Though presently residing in Bengaluru, Jha makes sure to visit his farms as regularly as possible. His family members take care of the farm in Madhya Pradesh, with the help of a few farming families, though the entire food forest requires very little human intervention aside from the harvesting.
Inspired by the food forest, around 150 farmers in and around Khalghat have replicated the model in over 4000 acres of land, earning huge profits, while saving the environment in turn.
Jha entirely forbids the tilling of land in his method, which he considers as torture on the earth. He also adheres to the minimal use of organic manure and similar supplements; even regular watering is not required in food forestry.
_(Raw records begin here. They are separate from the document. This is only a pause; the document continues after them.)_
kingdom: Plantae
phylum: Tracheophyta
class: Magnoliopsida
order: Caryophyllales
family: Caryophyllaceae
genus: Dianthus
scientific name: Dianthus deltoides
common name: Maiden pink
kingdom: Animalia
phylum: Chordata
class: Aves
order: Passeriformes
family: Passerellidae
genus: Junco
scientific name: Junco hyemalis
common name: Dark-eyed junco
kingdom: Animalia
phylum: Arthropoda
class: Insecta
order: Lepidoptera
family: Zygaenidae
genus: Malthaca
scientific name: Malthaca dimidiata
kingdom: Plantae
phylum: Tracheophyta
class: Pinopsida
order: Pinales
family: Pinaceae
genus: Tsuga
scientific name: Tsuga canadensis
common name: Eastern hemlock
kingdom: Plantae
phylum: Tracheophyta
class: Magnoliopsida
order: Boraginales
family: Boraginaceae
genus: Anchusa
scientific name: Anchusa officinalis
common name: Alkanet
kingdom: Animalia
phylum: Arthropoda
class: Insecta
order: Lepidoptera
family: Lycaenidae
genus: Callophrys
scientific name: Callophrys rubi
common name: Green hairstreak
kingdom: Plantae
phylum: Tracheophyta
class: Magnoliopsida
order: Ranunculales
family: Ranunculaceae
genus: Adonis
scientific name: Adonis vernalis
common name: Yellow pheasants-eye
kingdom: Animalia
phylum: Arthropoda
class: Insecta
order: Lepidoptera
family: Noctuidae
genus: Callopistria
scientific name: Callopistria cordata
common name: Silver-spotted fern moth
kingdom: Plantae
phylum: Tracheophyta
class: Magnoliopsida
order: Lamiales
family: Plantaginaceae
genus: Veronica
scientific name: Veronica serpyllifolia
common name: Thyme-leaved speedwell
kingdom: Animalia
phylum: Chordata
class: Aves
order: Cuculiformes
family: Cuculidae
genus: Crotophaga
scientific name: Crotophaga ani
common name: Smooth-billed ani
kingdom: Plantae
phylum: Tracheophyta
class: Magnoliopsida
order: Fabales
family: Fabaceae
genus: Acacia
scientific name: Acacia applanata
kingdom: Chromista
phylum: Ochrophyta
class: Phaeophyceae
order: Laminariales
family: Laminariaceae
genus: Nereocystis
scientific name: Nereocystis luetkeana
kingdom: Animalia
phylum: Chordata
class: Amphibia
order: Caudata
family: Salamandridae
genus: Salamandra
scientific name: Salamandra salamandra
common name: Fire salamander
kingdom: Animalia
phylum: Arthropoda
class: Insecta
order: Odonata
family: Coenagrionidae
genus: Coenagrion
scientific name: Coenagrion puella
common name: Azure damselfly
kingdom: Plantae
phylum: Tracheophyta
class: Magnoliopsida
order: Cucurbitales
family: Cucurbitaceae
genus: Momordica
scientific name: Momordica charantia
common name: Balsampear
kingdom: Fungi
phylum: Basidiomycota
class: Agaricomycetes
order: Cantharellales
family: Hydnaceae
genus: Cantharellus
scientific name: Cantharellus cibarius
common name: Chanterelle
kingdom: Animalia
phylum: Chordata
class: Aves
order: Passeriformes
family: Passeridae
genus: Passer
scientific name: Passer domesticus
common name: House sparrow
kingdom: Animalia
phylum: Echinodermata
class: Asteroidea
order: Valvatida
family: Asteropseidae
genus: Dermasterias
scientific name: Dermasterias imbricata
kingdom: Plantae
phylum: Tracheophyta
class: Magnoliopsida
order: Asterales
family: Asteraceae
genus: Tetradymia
He jokingly refers to food forestry as the ‘grandfather of organic farming’, because he believes that the secret to nature’s bounty is to leave it on its own.
“Create enough biodiversity to ensure that your food forest has flowers, fruits, vegetables as well as birds, bees, insects and other animals – all living in perfect harmony. Nature is kind and giving. Look how the Yamuna river has cleaned up with just a month of respite from human intervention,” says Jha, highlighting how respecting nature is the first step towards a healthy and happy survival.
“If 10,000 people in India resort to food forestry today, it can save 50,000 people in the next few years,” concludes Jha. He urges everyone to learn to rely on nature and adapt to a more organic diet, eliminating all the chemical-laden produce from one’s plate.